- To do
Reproduce every line of the data below word for word, without changing, adding, or leaving out anything.

- Records provided
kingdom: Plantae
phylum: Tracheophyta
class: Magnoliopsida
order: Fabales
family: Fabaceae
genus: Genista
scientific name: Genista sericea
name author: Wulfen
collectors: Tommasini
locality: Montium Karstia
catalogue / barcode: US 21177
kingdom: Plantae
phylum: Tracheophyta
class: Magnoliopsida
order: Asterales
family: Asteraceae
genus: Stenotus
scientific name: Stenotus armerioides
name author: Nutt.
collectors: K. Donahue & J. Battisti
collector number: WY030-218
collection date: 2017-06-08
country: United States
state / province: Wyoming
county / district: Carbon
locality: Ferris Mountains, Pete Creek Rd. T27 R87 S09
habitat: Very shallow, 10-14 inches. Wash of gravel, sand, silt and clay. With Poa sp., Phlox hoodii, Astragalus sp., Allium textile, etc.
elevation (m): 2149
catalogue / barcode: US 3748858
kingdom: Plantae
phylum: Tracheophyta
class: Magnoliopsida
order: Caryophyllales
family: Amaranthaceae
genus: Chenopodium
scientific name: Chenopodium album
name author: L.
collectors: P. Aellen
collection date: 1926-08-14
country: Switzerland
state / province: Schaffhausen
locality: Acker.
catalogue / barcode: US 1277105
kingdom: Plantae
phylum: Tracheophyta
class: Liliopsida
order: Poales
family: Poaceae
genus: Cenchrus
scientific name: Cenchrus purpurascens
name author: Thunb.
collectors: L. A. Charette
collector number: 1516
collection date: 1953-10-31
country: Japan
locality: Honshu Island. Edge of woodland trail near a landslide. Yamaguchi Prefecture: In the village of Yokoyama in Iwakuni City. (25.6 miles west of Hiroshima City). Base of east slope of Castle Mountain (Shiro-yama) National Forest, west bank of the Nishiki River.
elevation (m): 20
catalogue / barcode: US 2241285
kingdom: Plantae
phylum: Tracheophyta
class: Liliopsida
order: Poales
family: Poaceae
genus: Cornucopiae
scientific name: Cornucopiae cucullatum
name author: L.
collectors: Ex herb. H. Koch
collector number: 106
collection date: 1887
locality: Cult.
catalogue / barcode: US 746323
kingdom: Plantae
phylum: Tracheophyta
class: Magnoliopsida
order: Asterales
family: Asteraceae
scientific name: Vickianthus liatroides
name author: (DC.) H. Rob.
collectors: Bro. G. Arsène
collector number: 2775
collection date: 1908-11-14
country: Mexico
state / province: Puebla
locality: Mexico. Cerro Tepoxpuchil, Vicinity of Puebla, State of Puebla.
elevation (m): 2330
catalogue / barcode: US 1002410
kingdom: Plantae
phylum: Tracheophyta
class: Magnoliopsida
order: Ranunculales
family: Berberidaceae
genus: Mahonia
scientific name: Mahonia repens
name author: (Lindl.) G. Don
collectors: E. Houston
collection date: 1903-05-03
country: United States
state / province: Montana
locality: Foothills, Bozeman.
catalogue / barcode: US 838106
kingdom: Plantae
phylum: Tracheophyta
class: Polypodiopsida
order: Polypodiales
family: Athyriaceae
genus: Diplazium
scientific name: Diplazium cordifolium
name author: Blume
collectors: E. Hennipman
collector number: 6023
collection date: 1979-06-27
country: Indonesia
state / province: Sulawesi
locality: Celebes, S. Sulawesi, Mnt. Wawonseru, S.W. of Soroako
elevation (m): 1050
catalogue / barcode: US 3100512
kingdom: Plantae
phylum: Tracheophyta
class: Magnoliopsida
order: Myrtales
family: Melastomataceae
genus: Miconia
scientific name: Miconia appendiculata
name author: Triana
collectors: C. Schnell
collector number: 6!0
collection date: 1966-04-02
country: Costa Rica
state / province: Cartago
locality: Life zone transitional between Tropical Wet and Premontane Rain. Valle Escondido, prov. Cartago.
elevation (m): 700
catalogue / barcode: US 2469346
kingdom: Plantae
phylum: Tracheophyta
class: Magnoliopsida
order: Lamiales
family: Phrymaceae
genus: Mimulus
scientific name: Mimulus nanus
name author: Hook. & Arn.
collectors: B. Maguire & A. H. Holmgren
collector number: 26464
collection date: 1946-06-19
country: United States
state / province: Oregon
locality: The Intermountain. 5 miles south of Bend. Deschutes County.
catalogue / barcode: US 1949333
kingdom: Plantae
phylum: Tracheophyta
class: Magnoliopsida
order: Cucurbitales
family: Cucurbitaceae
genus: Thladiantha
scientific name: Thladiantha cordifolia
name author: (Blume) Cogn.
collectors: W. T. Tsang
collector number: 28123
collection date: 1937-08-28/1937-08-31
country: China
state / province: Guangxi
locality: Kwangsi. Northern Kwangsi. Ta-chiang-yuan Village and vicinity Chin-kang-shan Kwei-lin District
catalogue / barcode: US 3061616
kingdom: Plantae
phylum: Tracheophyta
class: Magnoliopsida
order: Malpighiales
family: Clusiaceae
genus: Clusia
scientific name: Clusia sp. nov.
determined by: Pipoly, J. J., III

- Final answer
kingdom: Plantae
phylum: Tracheophyta
class: Magnoliopsida
order: Fabales
family: Fabaceae
genus: Genista
scientific name: Genista sericea
name author: Wulfen
collectors: Tommasini
locality: Montium Karstia
catalogue / barcode: US 21177
kingdom: Plantae
phylum: Tracheophyta
class: Magnoliopsida
order: Asterales
family: Asteraceae
genus: Stenotus
scientific name: Stenotus armerioides
name author: Nutt.
collectors: K. Donahue & J. Battisti
collector number: WY030-218
collection date: 2017-06-08
country: United States
state / province: Wyoming
county / district: Carbon
locality: Ferris Mountains, Pete Creek Rd. T27 R87 S09
habitat: Very shallow, 10-14 inches. Wash of gravel, sand, silt and clay. With Poa sp., Phlox hoodii, Astragalus sp., Allium textile, etc.
elevation (m): 2149
catalogue / barcode: US 3748858
kingdom: Plantae
phylum: Tracheophyta
class: Magnoliopsida
order: Caryophyllales
family: Amaranthaceae
genus: Chenopodium
scientific name: Chenopodium album
name author: L.
collectors: P. Aellen
collection date: 1926-08-14
country: Switzerland
state / province: Schaffhausen
locality: Acker.
catalogue / barcode: US 1277105
kingdom: Plantae
phylum: Tracheophyta
class: Liliopsida
order: Poales
family: Poaceae
genus: Cenchrus
scientific name: Cenchrus purpurascens
name author: Thunb.
collectors: L. A. Charette
collector number: 1516
collection date: 1953-10-31
country: Japan
locality: Honshu Island. Edge of woodland trail near a landslide. Yamaguchi Prefecture: In the village of Yokoyama in Iwakuni City. (25.6 miles west of Hiroshima City). Base of east slope of Castle Mountain (Shiro-yama) National Forest, west bank of the Nishiki River.
elevation (m): 20
catalogue / barcode: US 2241285
kingdom: Plantae
phylum: Tracheophyta
class: Liliopsida
order: Poales
family: Poaceae
genus: Cornucopiae
scientific name: Cornucopiae cucullatum
name author: L.
collectors: Ex herb. H. Koch
collector number: 106
collection date: 1887
locality: Cult.
catalogue / barcode: US 746323
kingdom: Plantae
phylum: Tracheophyta
class: Magnoliopsida
order: Asterales
family: Asteraceae
scientific name: Vickianthus liatroides
name author: (DC.) H. Rob.
collectors: Bro. G. Arsène
collector number: 2775
collection date: 1908-11-14
country: Mexico
state / province: Puebla
locality: Mexico. Cerro Tepoxpuchil, Vicinity of Puebla, State of Puebla.
elevation (m): 2330
catalogue / barcode: US 1002410
kingdom: Plantae
phylum: Tracheophyta
class: Magnoliopsida
order: Ranunculales
family: Berberidaceae
genus: Mahonia
scientific name: Mahonia repens
name author: (Lindl.) G. Don
collectors: E. Houston
collection date: 1903-05-03
country: United States
state / province: Montana
locality: Foothills, Bozeman.
catalogue / barcode: US 838106
kingdom: Plantae
phylum: Tracheophyta
class: Polypodiopsida
order: Polypodiales
family: Athyriaceae
genus: Diplazium
scientific name: Diplazium cordifolium
name author: Blume
collectors: E. Hennipman
collector number: 6023
collection date: 1979-06-27
country: Indonesia
state / province: Sulawesi
locality: Celebes, S. Sulawesi, Mnt. Wawonseru, S.W. of Soroako
elevation (m): 1050
catalogue / barcode: US 3100512
kingdom: Plantae
phylum: Tracheophyta
class: Magnoliopsida
order: Myrtales
family: Melastomataceae
genus: Miconia
scientific name: Miconia appendiculata
name author: Triana
collectors: C. Schnell
collector number: 6!0
collection date: 1966-04-02
country: Costa Rica
state / province: Cartago
locality: Life zone transitional between Tropical Wet and Premontane Rain. Valle Escondido, prov. Cartago.
elevation (m): 700
catalogue / barcode: US 2469346
kingdom: Plantae
phylum: Tracheophyta
class: Magnoliopsida
order: Lamiales
family: Phrymaceae
genus: Mimulus
scientific name: Mimulus nanus
name author: Hook. & Arn.
collectors: B. Maguire & A. H. Holmgren
collector number: 26464
collection date: 1946-06-19
country: United States
state / province: Oregon
locality: The Intermountain. 5 miles south of Bend. Deschutes County.
catalogue / barcode: US 1949333
kingdom: Plantae
phylum: Tracheophyta
class: Magnoliopsida
order: Cucurbitales
family: Cucurbitaceae
genus: Thladiantha
scientific name: Thladiantha cordifolia
name author: (Blume) Cogn.
collectors: W. T. Tsang
collector number: 28123
collection date: 1937-08-28/1937-08-31
country: China
state / province: Guangxi
locality: Kwangsi. Northern Kwangsi. Ta-chiang-yuan Village and vicinity Chin-kang-shan Kwei-lin District
catalogue / barcode: US 3061616
kingdom: Plantae
phylum: Tracheophyta
class: Magnoliopsida
order: Malpighiales
family: Clusiaceae
genus: Clusia
scientific name: Clusia sp. nov.
determined by: Pipoly, J. J., III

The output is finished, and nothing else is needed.